Records contained in a dataset:
══════════════════════════════

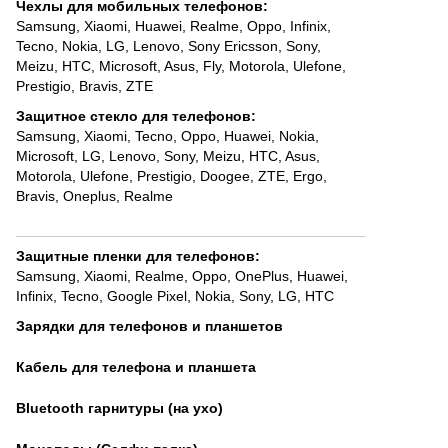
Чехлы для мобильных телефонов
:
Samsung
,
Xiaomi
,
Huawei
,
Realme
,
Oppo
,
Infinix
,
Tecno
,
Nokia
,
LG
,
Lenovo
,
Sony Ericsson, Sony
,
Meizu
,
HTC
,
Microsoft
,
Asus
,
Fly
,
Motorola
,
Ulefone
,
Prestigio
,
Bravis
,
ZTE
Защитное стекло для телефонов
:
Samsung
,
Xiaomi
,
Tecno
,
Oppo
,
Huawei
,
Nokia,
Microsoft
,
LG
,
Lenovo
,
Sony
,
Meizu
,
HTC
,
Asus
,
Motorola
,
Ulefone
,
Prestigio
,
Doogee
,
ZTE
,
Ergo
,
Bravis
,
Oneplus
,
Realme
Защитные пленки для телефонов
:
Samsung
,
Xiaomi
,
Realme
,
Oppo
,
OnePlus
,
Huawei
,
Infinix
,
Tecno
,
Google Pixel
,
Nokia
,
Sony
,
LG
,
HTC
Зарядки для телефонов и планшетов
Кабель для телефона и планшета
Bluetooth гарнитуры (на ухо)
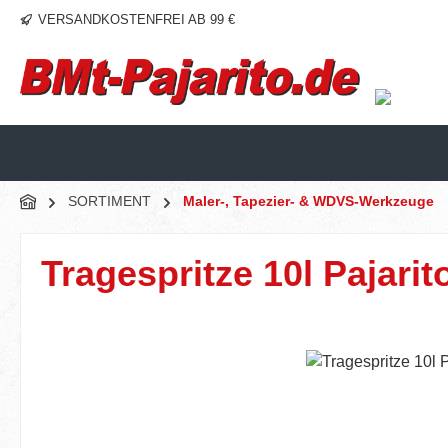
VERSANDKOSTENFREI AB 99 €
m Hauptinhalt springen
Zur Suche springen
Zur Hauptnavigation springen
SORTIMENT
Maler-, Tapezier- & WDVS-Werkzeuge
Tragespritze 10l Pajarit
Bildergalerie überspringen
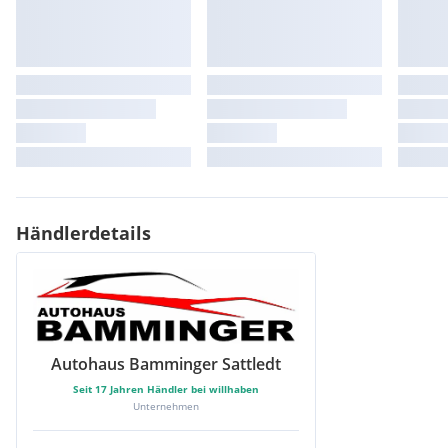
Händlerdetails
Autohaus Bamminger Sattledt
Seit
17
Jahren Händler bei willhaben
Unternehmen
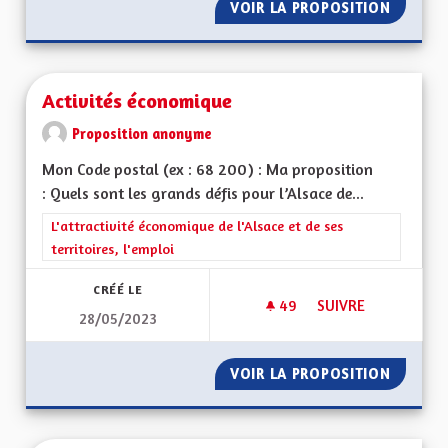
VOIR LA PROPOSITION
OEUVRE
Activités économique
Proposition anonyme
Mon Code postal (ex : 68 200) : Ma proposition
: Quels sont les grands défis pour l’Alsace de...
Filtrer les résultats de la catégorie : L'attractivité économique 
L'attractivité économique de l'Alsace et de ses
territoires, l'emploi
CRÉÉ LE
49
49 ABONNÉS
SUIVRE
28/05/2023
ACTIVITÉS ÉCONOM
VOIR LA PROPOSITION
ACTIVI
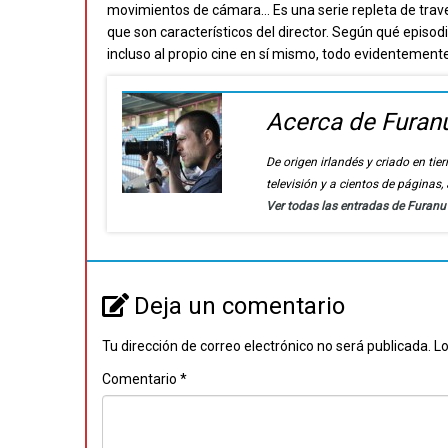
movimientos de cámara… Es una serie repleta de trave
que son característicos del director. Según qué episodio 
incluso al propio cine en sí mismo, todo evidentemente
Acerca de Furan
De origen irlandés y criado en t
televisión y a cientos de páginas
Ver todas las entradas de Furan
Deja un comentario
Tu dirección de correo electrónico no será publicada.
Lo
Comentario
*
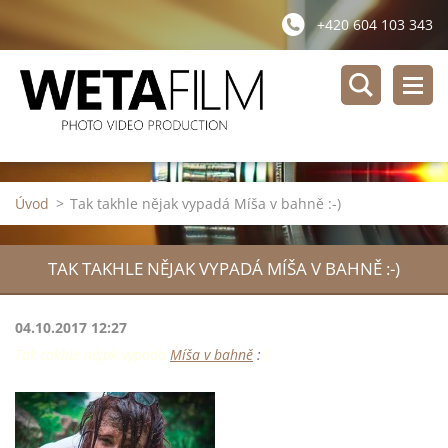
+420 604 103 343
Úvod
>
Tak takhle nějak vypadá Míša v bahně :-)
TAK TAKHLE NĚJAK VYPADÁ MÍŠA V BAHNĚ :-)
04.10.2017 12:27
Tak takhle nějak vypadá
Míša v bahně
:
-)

══════════════════════════════

§ **Assignment**: With the pictures left out, restate word for word every line of the data above, from the first down to the line that contains "L'attractivité économique de".

§ **Solution to the problem**:
Чехлы для мобильных телефонов
:
Samsung
,
Xiaomi
,
Huawei
,
Realme
,
Oppo
,
Infinix
,
Tecno
,
Nokia
,
LG
,
Lenovo
,
Sony Ericsson, Sony
,
Meizu
,
HTC
,
Microsoft
,
Asus
,
Fly
,
Motorola
,
Ulefone
,
Prestigio
,
Bravis
,
ZTE
Защитное стекло для телефонов
:
Samsung
,
Xiaomi
,
Tecno
,
Oppo
,
Huawei
,
Nokia,
Microsoft
,
LG
,
Lenovo
,
Sony
,
Meizu
,
HTC
,
Asus
,
Motorola
,
Ulefone
,
Prestigio
,
Doogee
,
ZTE
,
Ergo
,
Bravis
,
Oneplus
,
Realme
Защитные пленки для телефонов
:
Samsung
,
Xiaomi
,
Realme
,
Oppo
,
OnePlus
,
Huawei
,
Infinix
,
Tecno
,
Google Pixel
,
Nokia
,
Sony
,
LG
,
HTC
Зарядки для телефонов и планшетов
Кабель для телефона и планшета
Bluetooth гарнитуры (на ухо)
VERSANDKOSTENFREI AB 99 €
m Hauptinhalt springen
Zur Suche springen
Zur Hauptnavigation springen
SORTIMENT
Maler-, Tapezier- & WDVS-Werkzeuge
Tragespritze 10l Pajarit
Bildergalerie überspringen
Händlerdetails
Autohaus Bamminger Sattledt
Seit
17
Jahren Händler bei willhaben
Unternehmen
VOIR LA PROPOSITION
OEUVRE
Activités économique
Proposition anonyme
Mon Code postal (ex : 68 200) : Ma proposition
: Quels sont les grands défis pour l’Alsace de...
Filtrer les résultats de la catégorie : L'attractivité économique 
L'attractivité économique de l'Alsace et de ses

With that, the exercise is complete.